Emily - firstname.lastname@example.org
October 21, 2009, had a 6 lbs 9 oz beautiful baby boy. 4 hrs of quick painful labor. Hour 4 baby got "stuck" on something and wouldn't push through. All of a sudden "POP", a loud popping sound came from me ( i had a epidural, so couldn't feel it), and out came baby. I asked what that sound was (almost made my husband fall out), and my midwife said not to worry about it then. Next morning the epidural wore off, and my butt hurt worse than anything I have ever felt. I got the nurse to come in, called my doctor who told me that the sound was my tailbone breaking. I asked what could be done, she said nothing, and gave me some pain meds to last me a couple of weeks. She also gave me a donut to sit on when I got out of the hospital. They took no x-rays. Needless to say I could not function by myself. Couldn't get out of bed, couldn't hold my newborn baby, couldn't function properly. This persisted for about 3 months, but had to grin and bear it because I had a newborn to take care of and there was nothing they could do...or so they said...
6 months after episode, and I hate to get graphic, but was having a hard time having a bowel movement. It felt like pooping razer blades or broken glass. The pain from tailbone had gone from a 10 to a 7, but now I had other issues. Went to the doctor, complained about pain, pain, pain. She sent me home with some numbing gel. For the next 3 months I actually tried to stop eating because I knew whatever I put into my body had to come out, and actually developed a fear of using the bathroom because of the extreme pain.
9 months came around, couldn't bear it anymore (neither could my husband), went back to the doctor. This time I was very proactive in telling her that something was wrong and I needed to see a specialist, I didn't know which one, but I NEEDED to go somewhere. She sent me to a urogynocologist for possible rectocele. Finally someone would be able to help me. Got to see the uro-gyno, did a very unpleasant exam, and promptly said that he was not the one I need to see, but instead sent me to spinal surgeon.
1 year - got into see the spinal surgeon. He kinda laughed me off, because he did all these tests to see numbness and weakness and all that, bend down touch your toes, etc. He asked me for my x-rays, I had none (no one believed the severity of my injury). He told me that there would be no way I would be up walking around if I had a broken tailbone, but sent me to x-ray just to make sure. Sure enough, he comes into the room, apologizes for his actions, and shows me that my coccyx is not even attached, just floating around in there causing all kinds of problems. He was upset that my initial doctors hadn't given x-rays in the first, second, or even third time I went in complaining of pain.
12-10-10 - going to the "pain management" neurosurgeon as nothing can be done to fix the problem, because it had been to long and all the muscles and ligaments around the coccyx had grown around it, in the wrong place. We are going to try fluoroscopic injections tomorrow, and I remain hopeful, because I have to. Now, this is the only thing besides removal of the coccyx that I have left to try.

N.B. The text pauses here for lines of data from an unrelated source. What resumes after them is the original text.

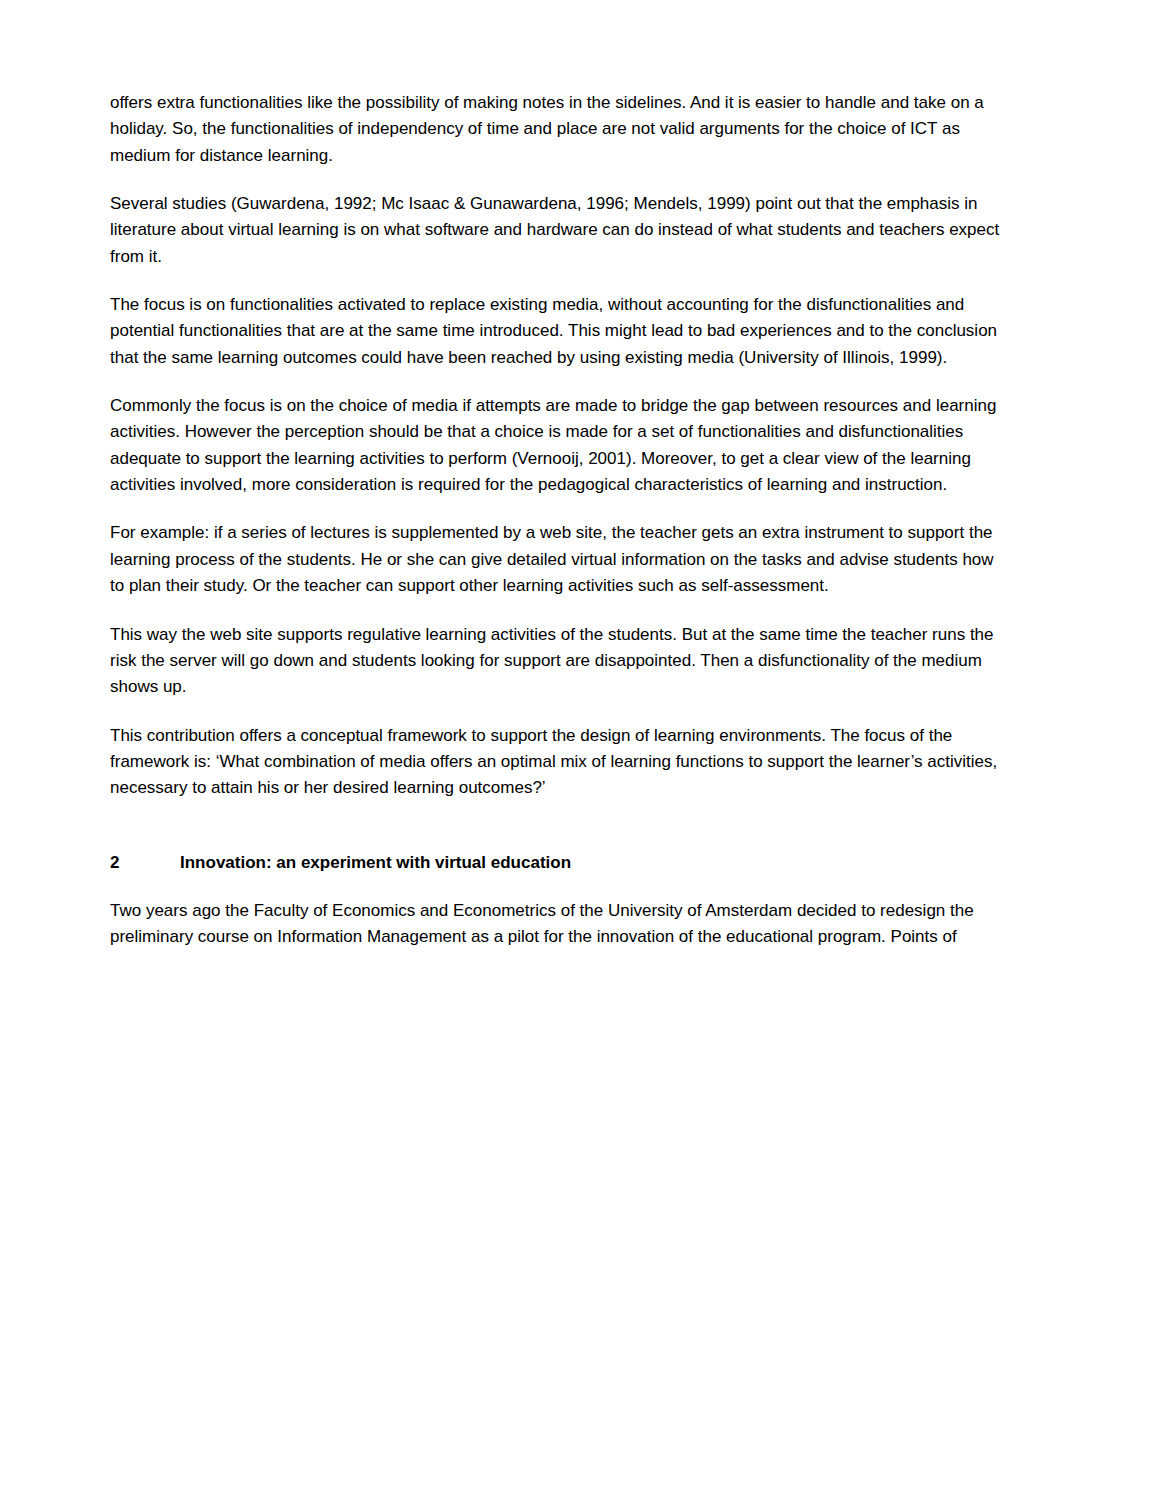offers extra functionalities like the possibility of making notes in the sidelines. And it is easier to handle and take on a holiday. So, the functionalities of independency of time and place are not valid arguments for the choice of ICT as medium for distance learning.
Several studies (Guwardena, 1992; Mc Isaac & Gunawardena, 1996; Mendels, 1999) point out that the emphasis in literature about virtual learning is on what software and hardware can do instead of what students and teachers expect from it.
The focus is on functionalities activated to replace existing media, without accounting for the disfunctionalities and potential functionalities that are at the same time introduced. This might lead to bad experiences and to the conclusion that the same learning outcomes could have been reached by using existing media (University of Illinois, 1999).
Commonly the focus is on the choice of media if attempts are made to bridge the gap between resources and learning activities. However the perception should be that a choice is made for a set of functionalities and disfunctionalities adequate to support the learning activities to perform (Vernooij, 2001). Moreover, to get a clear view of the learning activities involved, more consideration is required for the pedagogical characteristics of learning and instruction.
For example: if a series of lectures is supplemented by a web site, the teacher gets an extra instrument to support the learning process of the students. He or she can give detailed virtual information on the tasks and advise students how to plan their study. Or the teacher can support other learning activities such as self-assessment.
This way the web site supports regulative learning activities of the students. But at the same time the teacher runs the risk the server will go down and students looking for support are disappointed. Then a disfunctionality of the medium shows up.
This contribution offers a conceptual framework to support the design of learning environments. The focus of the framework is: ‘What combination of media offers an optimal mix of learning functions to support the learner’s activities, necessary to attain his or her desired learning outcomes?’
2 Innovation: an experiment with virtual education
Two years ago the Faculty of Economics and Econometrics of the University of Amsterdam decided to redesign the preliminary course on Information Management as a pilot for the innovation of the educational program. Points of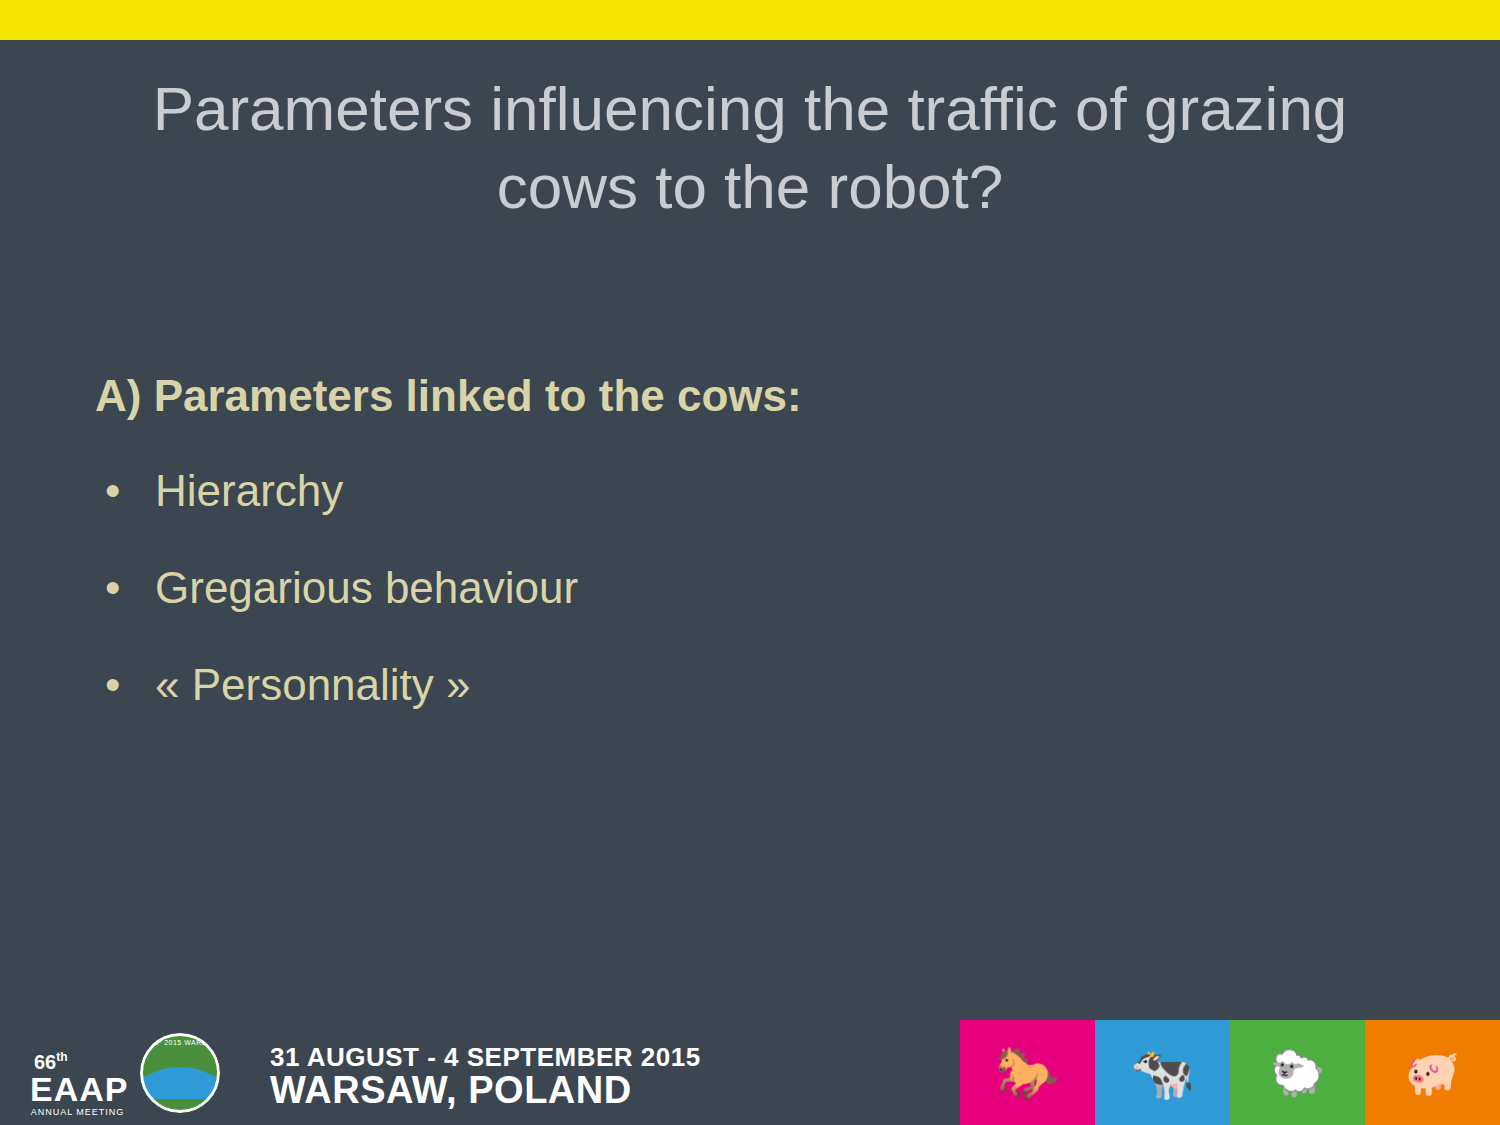Parameters influencing the traffic of grazing cows to the robot?
A) Parameters linked to the cows:
Hierarchy
Gregarious behaviour
« Personnality »
66th EAAP ANNUAL MEETING
EAAP 2015 WARSAW
31 AUGUST - 4 SEPTEMBER 2015
WARSAW, POLAND
🐎
🐄
🐑
🐖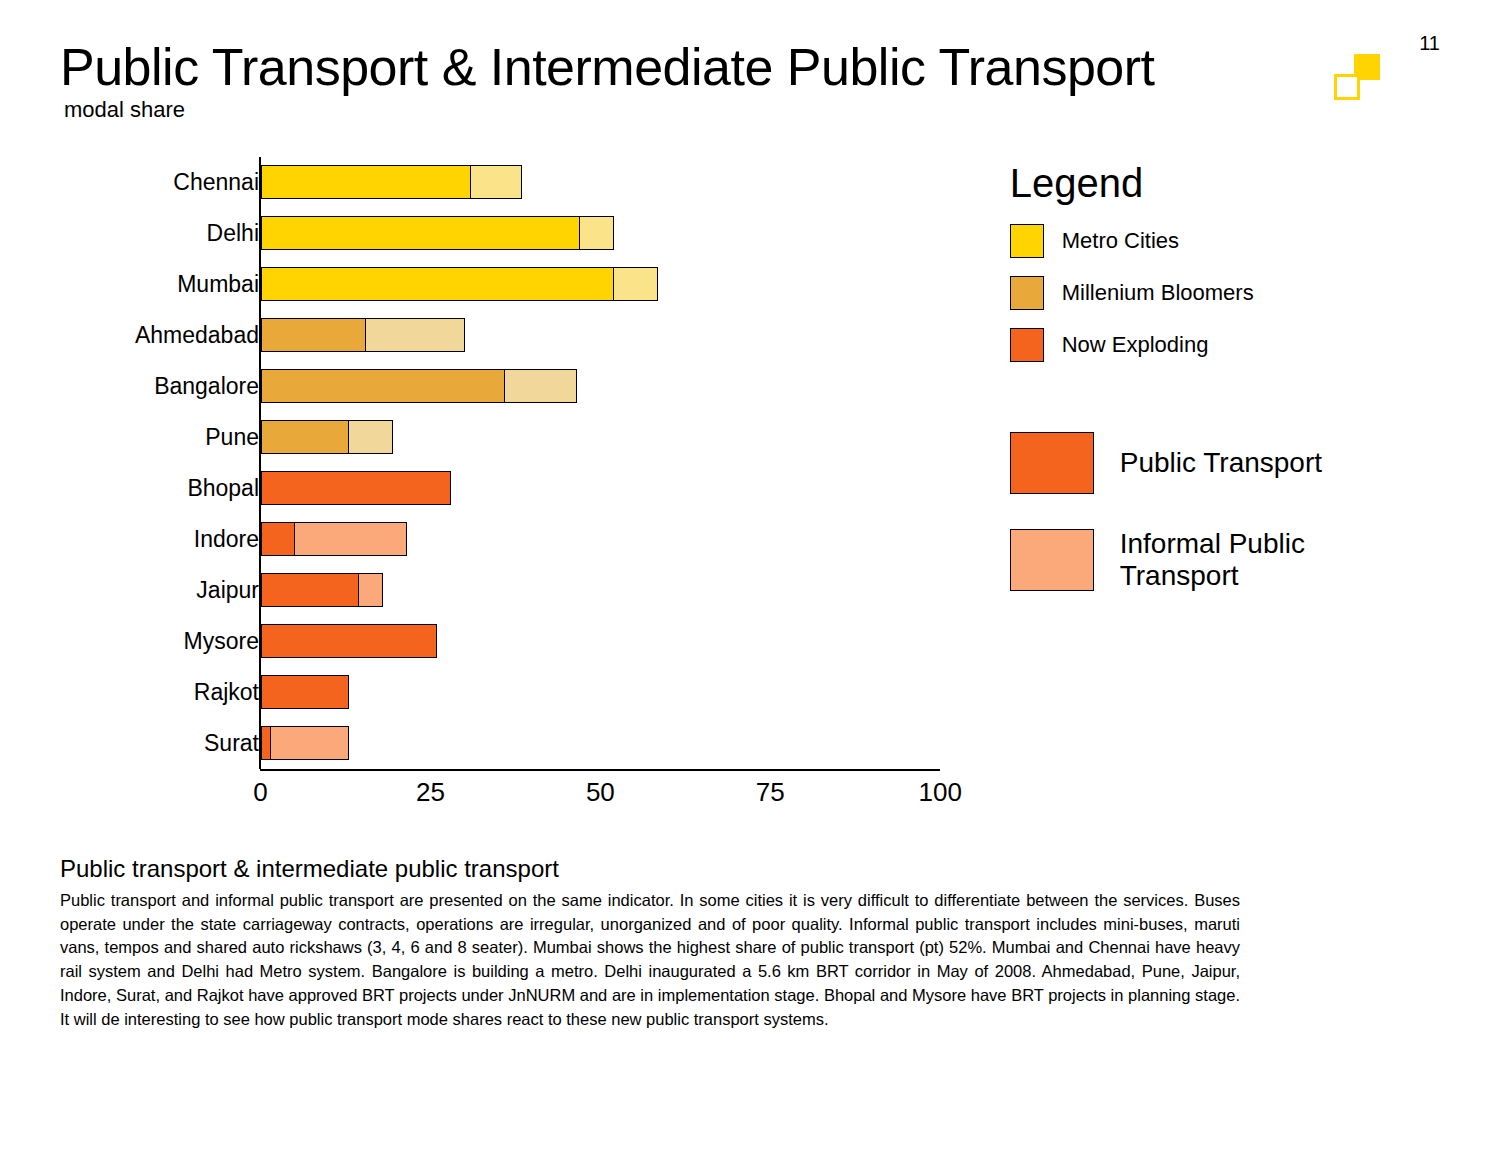11
Public Transport & Intermediate Public Transport
modal share
| Chennai | |
| Delhi | |
| Mumbai | |
| Ahmedabad | |
| Bangalore | |
| Pune | |
| Bhopal | |
| Indore | |
| Jaipur | |
| Mysore | |
| Rajkot | |
| Surat | |
0
25
50
75
100
Legend
Metro Cities
Millenium Bloomers
Now Exploding
Public Transport
Informal Public
Transport
Public transport & intermediate public transport
Public transport and informal public transport are presented on the same indicator. In some cities it is very difficult to differentiate between the services. Buses operate under the state carriageway contracts, operations are irregular, unorganized and of poor quality. Informal public transport includes mini-buses, maruti vans, tempos and shared auto rickshaws (3, 4, 6 and 8 seater). Mumbai shows the highest share of public transport (pt) 52%. Mumbai and Chennai have heavy rail system and Delhi had Metro system. Bangalore is building a metro. Delhi inaugurated a 5.6 km BRT corridor in May of 2008. Ahmedabad, Pune, Jaipur, Indore, Surat, and Rajkot have approved BRT projects under JnNURM and are in implementation stage. Bhopal and Mysore have BRT projects in planning stage. It will de interesting to see how public transport mode shares react to these new public transport systems.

I am upset at my doctors, my family, and myself for not treating this as I should have. Always be proactive in your medical care. I might not be in the boat I am in, if I had not listened to all those people telling me it will be fine and that there is nothing that can be done. Now I am going to try this as step 1, and have another appt. with a colon-rectal surgeon to fix all the crap that came as the aftermath to the broken tailbone. Basically I am working backwards, going through horrifying exams, painful treatments, and who knows what is to come. No wonder there is such a thing as coccydynia. The pain, the fear, and the unresponsiveness of doctors to even listen to what you are going through. I can't even sit properly, can't take road trips, can't play on the ground with my now 1 year old, can't do outdoor activities that I used to do. That would depress anybody, hence coccydynia. Please anybody that reads this, and thinks there might be something wrong, get it checked out. No they can't cast it, can't fix it, but they can be supportive, and try to get you through not only the physical, but emotional damage that something like this can cause. And what makes this all silly is the fact that the coccyx is technically not useful, might have been a tail at one point in the past.....
Will update as soon as injection takes effect, or doesn't...we will see....thanks for listening.